> [ASSIGNED TASK] Pull every line that holds the word "Whirlpool" from the entries.

> [GIVEN RECORDS]
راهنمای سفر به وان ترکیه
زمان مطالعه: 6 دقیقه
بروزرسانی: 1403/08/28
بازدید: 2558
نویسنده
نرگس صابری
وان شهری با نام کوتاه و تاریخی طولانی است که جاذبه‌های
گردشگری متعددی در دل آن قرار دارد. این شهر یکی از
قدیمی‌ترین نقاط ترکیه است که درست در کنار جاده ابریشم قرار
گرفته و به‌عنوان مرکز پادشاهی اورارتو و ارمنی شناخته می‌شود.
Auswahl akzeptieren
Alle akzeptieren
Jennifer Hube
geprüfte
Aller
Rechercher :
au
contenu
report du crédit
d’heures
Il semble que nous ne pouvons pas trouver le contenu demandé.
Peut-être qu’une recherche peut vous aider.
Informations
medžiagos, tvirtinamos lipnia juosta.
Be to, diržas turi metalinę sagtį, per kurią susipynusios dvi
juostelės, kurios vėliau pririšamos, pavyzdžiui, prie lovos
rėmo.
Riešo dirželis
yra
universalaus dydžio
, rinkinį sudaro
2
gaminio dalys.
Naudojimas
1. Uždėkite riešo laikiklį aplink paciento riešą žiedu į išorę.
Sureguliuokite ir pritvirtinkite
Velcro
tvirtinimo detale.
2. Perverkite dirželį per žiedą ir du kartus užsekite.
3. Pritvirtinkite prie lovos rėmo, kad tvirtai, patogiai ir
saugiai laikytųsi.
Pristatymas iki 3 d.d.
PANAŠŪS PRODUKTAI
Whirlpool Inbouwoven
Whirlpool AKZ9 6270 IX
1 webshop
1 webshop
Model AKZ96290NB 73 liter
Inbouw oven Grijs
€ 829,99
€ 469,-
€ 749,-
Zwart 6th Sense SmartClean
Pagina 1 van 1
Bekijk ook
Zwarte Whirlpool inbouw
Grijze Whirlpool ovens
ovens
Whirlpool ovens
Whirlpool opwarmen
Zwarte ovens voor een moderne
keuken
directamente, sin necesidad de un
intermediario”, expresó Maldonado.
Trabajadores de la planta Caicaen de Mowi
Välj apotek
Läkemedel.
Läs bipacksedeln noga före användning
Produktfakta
---
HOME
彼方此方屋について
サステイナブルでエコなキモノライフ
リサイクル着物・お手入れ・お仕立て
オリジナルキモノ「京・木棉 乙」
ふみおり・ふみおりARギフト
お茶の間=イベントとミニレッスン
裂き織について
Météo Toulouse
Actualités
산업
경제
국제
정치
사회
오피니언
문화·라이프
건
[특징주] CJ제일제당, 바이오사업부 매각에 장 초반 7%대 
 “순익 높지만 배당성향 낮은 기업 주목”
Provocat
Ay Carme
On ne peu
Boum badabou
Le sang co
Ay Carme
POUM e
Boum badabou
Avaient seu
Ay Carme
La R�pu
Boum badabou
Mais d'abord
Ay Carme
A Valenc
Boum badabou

> [WRITTEN ANSWER]
Whirlpool Inbouwoven
Whirlpool AKZ9 6270 IX
Zwarte Whirlpool inbouw
Grijze Whirlpool ovens
Whirlpool ovens
Whirlpool opwarmen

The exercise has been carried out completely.